Um total de 319 seções eleitorais que deveriam servir ao referendo de autodeterminação foram fechadas pelas forças de ordem, segundo o governo regional, mas muitos catalães conseguiram votar, apesar de tudo, constataram jornalistas da AFP.

O governo catalão havia anunciado no último minuto da manhã deste domingo a implantação de um sistema universal de censo que permitiria votar sem importar a seção.

Em algumas situações, os eleitores votaram em cédulas impressas em casa ou sem envelope, constataram jornalistas da AFP.

"Ninguém pode roubar meu voto e a satisfação de ter votado, independentemente do que aconteça. Cheguei a chorar porque faz anos que nós lutamos por isto e eu vi na minha frente uma mulher de 90 anos que votou em cadeira de rodas", relatou à AFP Pilar Lopez, de 54 anos, na pequena cidade de Llado.

No bairro barcelonês de Nou Barris, Enrique Calvo, um aposentado de 67 anos, originário de uma região vizinha, não votou porque não quis dar "legitimidade" ao escrutínio. "Está mal administrado, tanto de parte do governo catalão, como do governo central de Madri", afirmou.

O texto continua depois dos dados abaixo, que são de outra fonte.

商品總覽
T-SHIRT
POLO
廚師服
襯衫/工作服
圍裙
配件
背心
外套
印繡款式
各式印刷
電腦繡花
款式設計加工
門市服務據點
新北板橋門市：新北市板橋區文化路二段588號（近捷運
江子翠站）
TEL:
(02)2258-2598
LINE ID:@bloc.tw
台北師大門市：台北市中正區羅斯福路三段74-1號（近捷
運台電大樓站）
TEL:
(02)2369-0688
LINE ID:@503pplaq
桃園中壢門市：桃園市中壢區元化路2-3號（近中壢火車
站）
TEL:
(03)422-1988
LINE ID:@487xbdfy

Sinal do caráter excepcional da situação em um país apaixonado pelo futebol, o FC Barcelona jogou sem torcida esta tarde. O time, um dos mais populares da Espanha, decidiu jogar a portas fechadas em seu estádio de Camp Nou contra o Las Palmas, pois a Liga de futebol recusou-se a adiar a partida.

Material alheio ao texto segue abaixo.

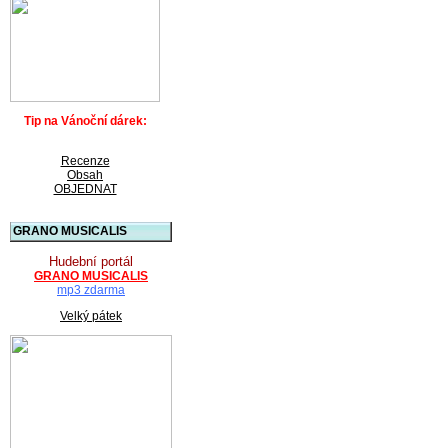
Tip na Vánoční dárek:
Recenze
Obsah
OBJEDNAT
GRANO MUSICALIS
Hudební portál
GRANO MUSICALIS
mp3 zdarma
Velký pátek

O estádio, considerado o maior da Europa com capacidade para 99.000 pessoas, estava assombrosamente silencioso a cada jogada do capitão da equipe, o argentino Lionel Messi, e cinco vezes ganhador do prêmio Bola de Ouro da Fifa.

Uma separação da Catalunha, região com 7,5 milhões de habitantes e que responde por quase 19% do PIB do país, seria um salto no escuro, comparável ao do Brexit, lançado por um referendo realizado em junho de 2016.

Os moradores da região, onde o separatismo ganha terreno desde o início dos anos 2010, estão divididos quase em partes iguais sobre a independência. Mas os catalães apoiam majoritariamente, com mais de 80%, um referendo de autodeterminação legal, segundo as pesquisas mais recentes.